Falsche Namensangabe half nichts

Fahren ohne Fahrerlaubnis, fehlende Versicherung für den benutzten Wagen, bei Rot über die Kreuzung gefahren und einen falschen Namen angegeben. Wegen einer Reihe von Gesetzesverstößen muss sich jetzt ein 38 Jahre alter Mann verantworten, der am Dienstagnachmittag der Polizei auffiel.
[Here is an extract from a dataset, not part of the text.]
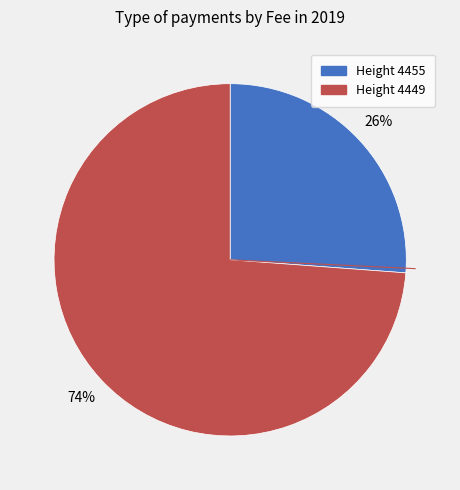

Is there any slice that represents more than half of the pie?

Yes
Der Autofahrer bog von der Friedrich-Ebert-Straße nach rechts in die Rheinstraße ab, obwohl die Ampel schon Rot zeigte. Eine Streifenwagenbesatzung der Polizei folgte dem Mann und hielt ihn zur Kontrolle an. Seine Erklärung gegenüber den Polizeibeamten für sein Verhalten war, dass er es eilig gehabt hätte, weil er auf dem Weg ins Krankenhaus war. Bei seiner Überprüfung nannte er den Polizisten einen Namen, der sich später als falsch herausstellte. Bei der genaueren Recherche stellte sich dann heraus, dass der Mann bezüglich seines Namens gelogen hatte, keine gültige Fahrerlaubnis besaß und der Wagen nicht versichert war. Das Fahrzeug wurde an Ort und Stelle entsiegelt und durfte nicht mehr gefahren werden.